Por isso é vital acautelar-se para não ceder à influência demoníaca. Alguém talvez esteja muito incerto sobre si mesmo e seu futuro. Talvez queira desesperadamente alguma garantia de que as coisas saiam boas para ele. Ou talvez ache certo fascínio nas manifestações estranhas e amedrontadoras das práticas do ocultismo. Talvez saiba de alguém que supostamente pode predizer o futuro com exatidão. Ou talvez fique sabendo de diversos modos de adivinhação usados — pranchetas Ouija, percepção extra-sensorial, o arranjo das folhas de chá no fundo da chávena, figuras de óleo na água, varinhas de rabdomante, pêndulos, a posição e o movimento dos astros e dos planetas (astrologia), o uivo de cães, o vôo das aves, o movimento de cobras, bolas de cristal e coisas semelhantes. Sua situação talvez pareça tão desesperada ou seu fascínio talvez seja tão grande, que decida consultar um adivinho (quiromante, cartomante, etc.) ou um médium, ou recorrer a outra forma de adivinhação. Talvez esteja disposto a experimentar qualquer coisa apenas uma vez.
É isso sábio? Decididamente não! Sua curiosidade pode levar a ele passar a estar sob controle demoníaco. Em vez de tal proceder lhe trazer alívio e consolo, sua situação talvez apenas piore. Perturbações sobrenaturais podem roubar-lhe o sono e encher até mesmo as horas do dia com pavor. Pode começar a ouvir vozes estranhas, sugerindo que se suicide ou que mate outro.
Por isso, não é sábio evitar tal risco e esquivar-se de todas as formas de adivinhação? Jeová não encara este assunto levianamente. Para proteger os israelitas contra serem logrados ou prejudicados por espíritos iníquos, ele tornou a prática da adivinhação um crime capital, dizendo na Lei: “Quanto ao homem ou à mulher em quem se mostre haver um espírito mediúnico ou um espírito de predição, sem falta devem ser mortos.” — Levítico 20:27.
Não mudou o conceito que Deus forma dos médiuns espíritas, dos feiticeiros e da adivinhação. Ainda vigora o decreto divino contra todos os praticantes do espiritismo. — Revelação 21:8.

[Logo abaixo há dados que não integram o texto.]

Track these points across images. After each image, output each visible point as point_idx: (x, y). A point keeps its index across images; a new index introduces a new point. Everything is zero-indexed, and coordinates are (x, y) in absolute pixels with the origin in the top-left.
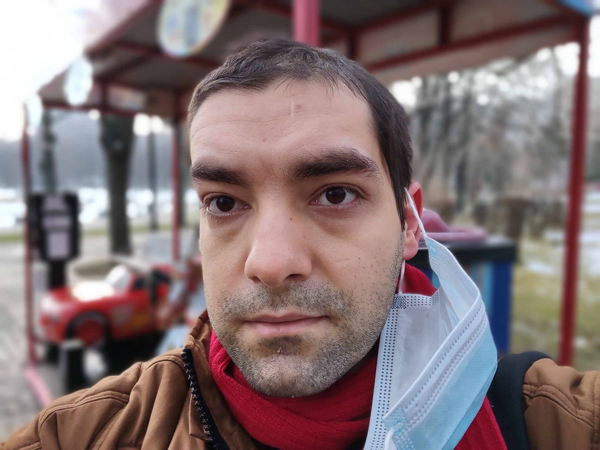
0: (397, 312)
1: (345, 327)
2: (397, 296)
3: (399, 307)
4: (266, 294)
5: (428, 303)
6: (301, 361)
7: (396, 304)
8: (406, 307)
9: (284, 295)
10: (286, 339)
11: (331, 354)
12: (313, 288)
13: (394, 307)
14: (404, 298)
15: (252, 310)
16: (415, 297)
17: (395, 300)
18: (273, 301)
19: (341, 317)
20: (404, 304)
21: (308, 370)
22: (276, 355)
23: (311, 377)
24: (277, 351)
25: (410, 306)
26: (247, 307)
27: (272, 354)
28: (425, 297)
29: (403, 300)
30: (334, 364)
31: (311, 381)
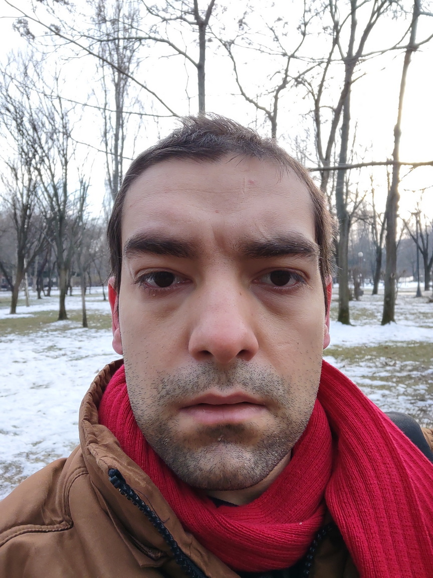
4: (213, 371)
6: (243, 450)
9: (231, 373)
18: (220, 379)
21: (250, 460)
22: (216, 443)
23: (253, 468)
24: (217, 439)
27: (212, 442)
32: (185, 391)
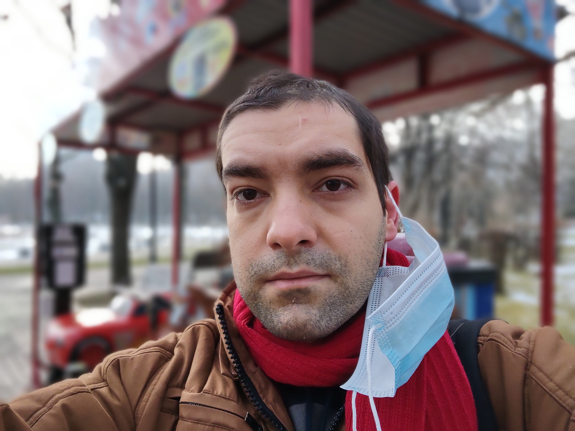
0: (382, 280)
1: (342, 284)
2: (382, 268)
3: (383, 276)
4: (283, 256)
5: (406, 272)
6: (311, 308)
7: (381, 274)
8: (388, 276)
9: (297, 257)
10: (299, 291)
11: (332, 304)
12: (318, 252)
13: (379, 277)
14: (387, 269)
15: (273, 269)
16: (396, 268)
17: (380, 271)
18: (289, 262)
19: (339, 275)
20: (387, 274)
21: (315, 315)
22: (291, 304)
23: (318, 320)
24: (292, 301)
25: (392, 274)
26: (269, 268)
27: (288, 304)
28: (403, 268)
29: (386, 270)
30: (335, 312)
31: (318, 323)
32: (267, 271)
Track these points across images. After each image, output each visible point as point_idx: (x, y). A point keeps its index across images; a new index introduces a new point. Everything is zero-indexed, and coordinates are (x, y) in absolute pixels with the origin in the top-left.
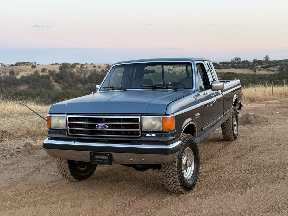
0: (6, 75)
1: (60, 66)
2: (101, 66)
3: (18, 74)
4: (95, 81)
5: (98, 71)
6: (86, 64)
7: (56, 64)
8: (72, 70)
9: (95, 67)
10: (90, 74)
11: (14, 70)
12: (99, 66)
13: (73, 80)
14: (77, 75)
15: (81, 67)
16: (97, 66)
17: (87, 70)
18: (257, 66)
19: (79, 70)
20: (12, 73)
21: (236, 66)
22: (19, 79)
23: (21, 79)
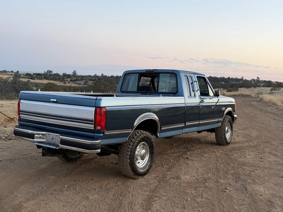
18: (67, 79)
21: (48, 77)
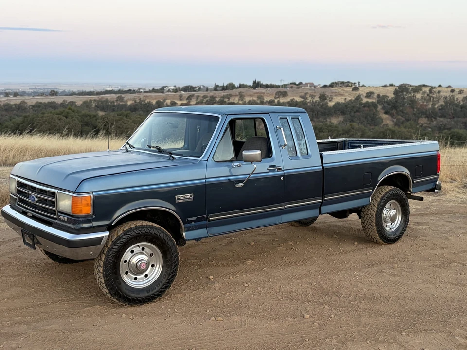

Portanto, esforce-se a resistir à impostura por parte de criaturas espirituais iníquas. Se alguma vez ouvir uma voz estranha, talvez sugerindo que seja a dum amigo ou parente falecido, não lhe dê atenção. Invoque o nome do verdadeiro Deus, Jeová, para ajudá-lo a resistir a vir sob influência demoníaca. Conforme aconselhou o próprio Filho de Deus, faça em oração a petição: ‘Livra-me do iníquo.’ (Mateus 6:13) Quanto aos objetos associados com a adivinhação, imite o exemplo daqueles que aceitaram a verdadeira adoração, na antiga Éfeso. “Um número considerável dos que haviam praticado [ali] artes mágicas trouxeram os seus livros e os queimaram diante de todos.” Embora estes fossem caros, não se refrearam de destruí-los. — Atos 19:19.

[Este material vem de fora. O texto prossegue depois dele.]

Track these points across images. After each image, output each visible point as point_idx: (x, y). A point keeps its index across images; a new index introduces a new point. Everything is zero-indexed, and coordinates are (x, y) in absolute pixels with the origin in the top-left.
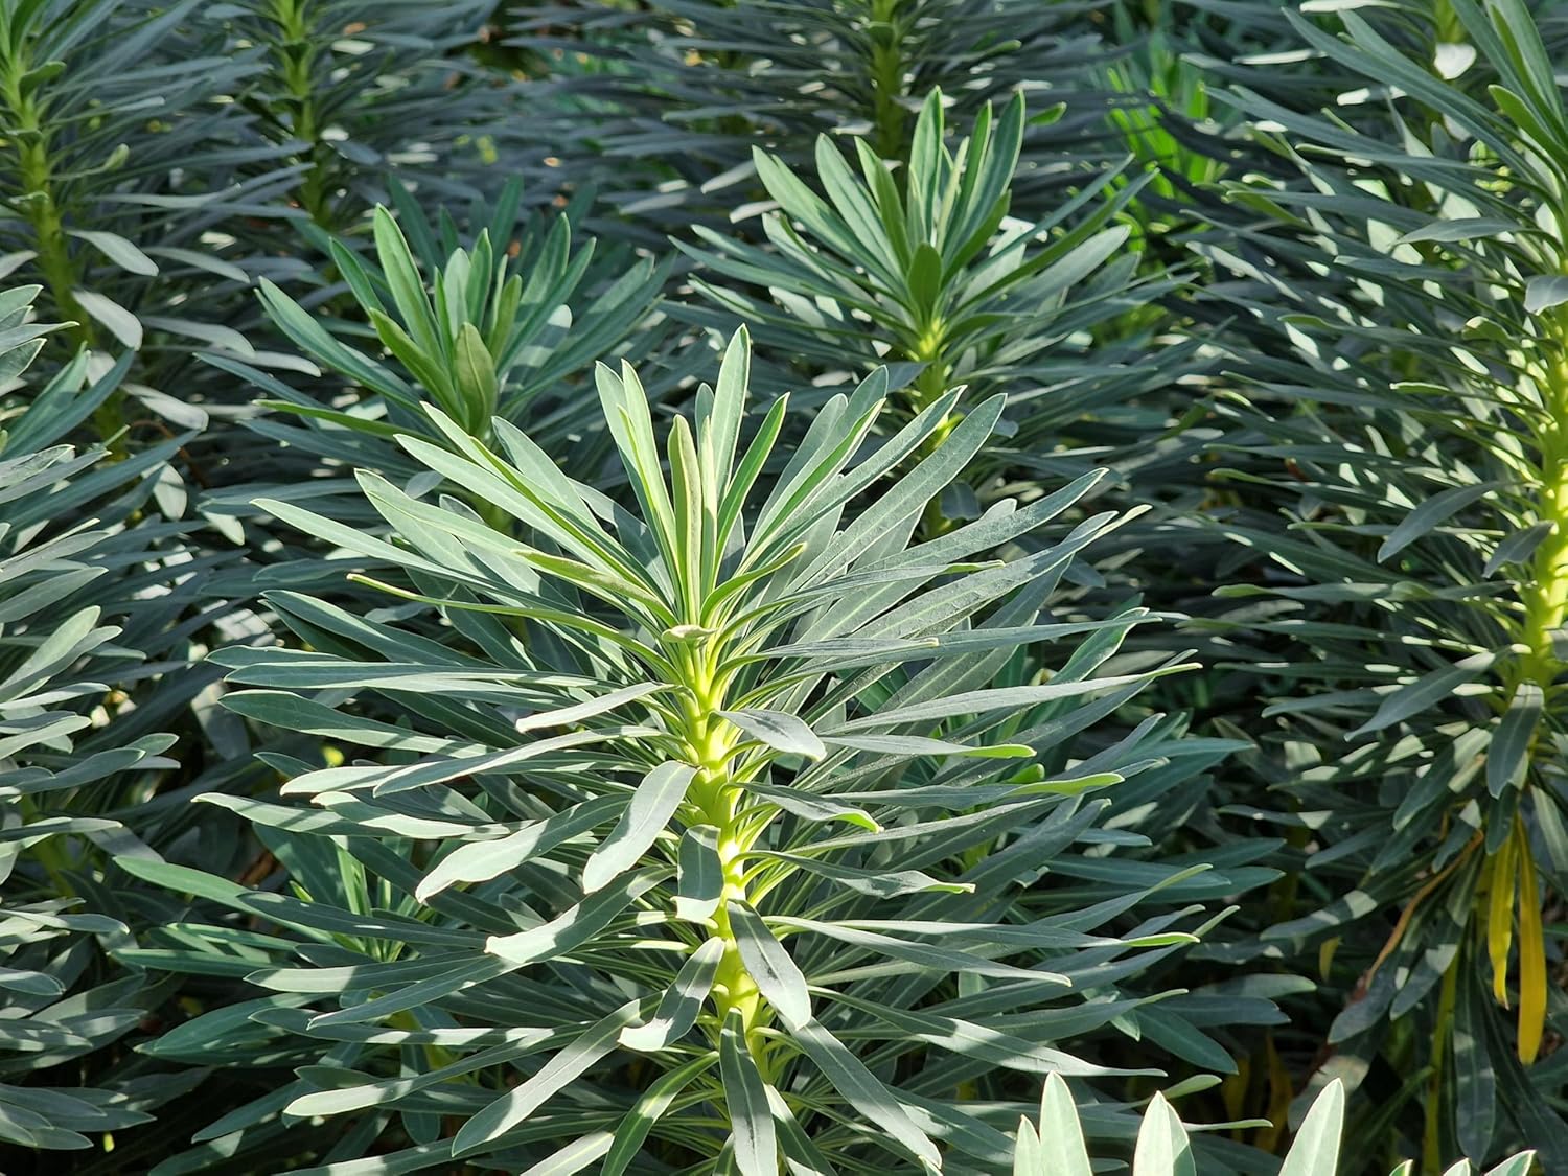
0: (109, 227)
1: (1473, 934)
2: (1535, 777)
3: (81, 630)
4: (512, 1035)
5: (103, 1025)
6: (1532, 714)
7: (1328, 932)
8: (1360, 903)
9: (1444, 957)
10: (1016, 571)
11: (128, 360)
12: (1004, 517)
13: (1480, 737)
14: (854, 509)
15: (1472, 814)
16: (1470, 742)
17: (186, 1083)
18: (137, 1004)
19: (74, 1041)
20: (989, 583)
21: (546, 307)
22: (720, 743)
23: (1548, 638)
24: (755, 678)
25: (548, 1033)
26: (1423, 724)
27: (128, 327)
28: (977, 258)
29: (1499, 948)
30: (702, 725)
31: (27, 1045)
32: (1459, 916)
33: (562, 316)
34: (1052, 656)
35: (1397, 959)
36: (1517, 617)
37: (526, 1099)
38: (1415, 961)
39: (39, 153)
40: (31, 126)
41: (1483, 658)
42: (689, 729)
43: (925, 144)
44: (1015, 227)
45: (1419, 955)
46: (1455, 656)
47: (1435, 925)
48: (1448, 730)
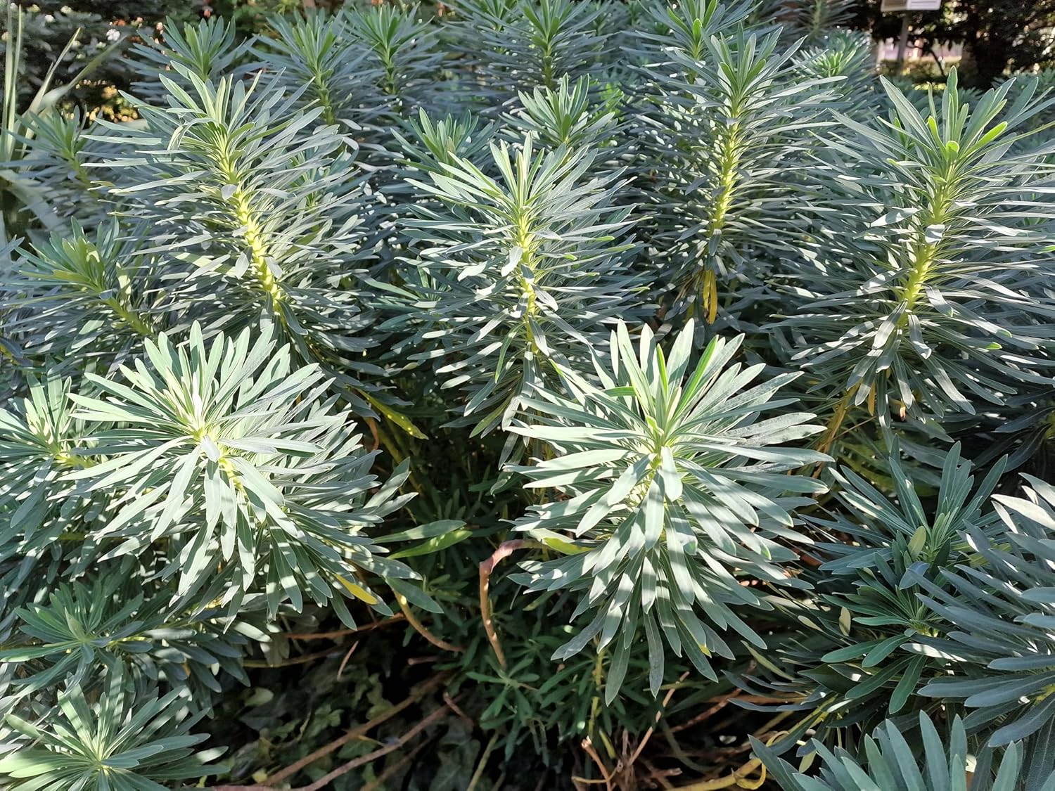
0: (347, 118)
1: (699, 294)
2: (716, 254)
3: (353, 221)
4: (475, 319)
5: (366, 322)
6: (718, 235)
7: (663, 294)
8: (671, 287)
9: (692, 299)
10: (603, 195)
11: (355, 154)
12: (595, 182)
13: (704, 243)
14: (557, 183)
15: (701, 263)
16: (701, 244)
17: (384, 337)
18: (373, 317)
19: (359, 326)
20: (593, 200)
21: (465, 137)
22: (527, 242)
23: (722, 217)
24: (536, 223)
25: (484, 318)
26: (688, 240)
27: (355, 145)
28: (575, 122)
29: (706, 297)
30: (523, 238)
31: (347, 327)
32: (696, 289)
33: (469, 140)
34: (604, 219)
35: (680, 300)
36: (714, 212)
37: (484, 332)
38: (685, 300)
39: (327, 98)
40: (324, 89)
41: (705, 222)
42: (519, 239)
43: (563, 89)
44: (585, 114)
45: (686, 299)
46: (698, 223)
47: (690, 291)
48: (695, 242)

Em vista deste exemplo, acha que é direito associar-se deliberadamente com os que se metem no ocultismo ou aceitar presentes deles? Não poderão tornar-se instrumentos por meio dos quais possa vir a estar sob influência demoníaca?
Reconhecermos que os espíritos iníquos muitas vezes são responsáveis por induzir as pessoas a ver ou a ouvir manifestações estranhas e amedrontadoras — vozes, batidas ou figuras sombrias, para as quais não há causa aparente — é um dos fatores principais em nos proteger contra sermos enganados. Este conhecimento nos libertará do temor dos mortos e de nos entregarmos a ritos sem valor a favor deles. Ajudará também a impedir que caiamos vítimas dos espíritos iníquos.
Mas, se havemos de ficar protegidos contra todos os aspectos da impostura que Satanás e seus demônios perpetraram relacionado com os defuntos, temos de crer e agir em harmonia com a Bíblia inteira. Isto se dá porque toda ela é a Palavra inspirada de Deus.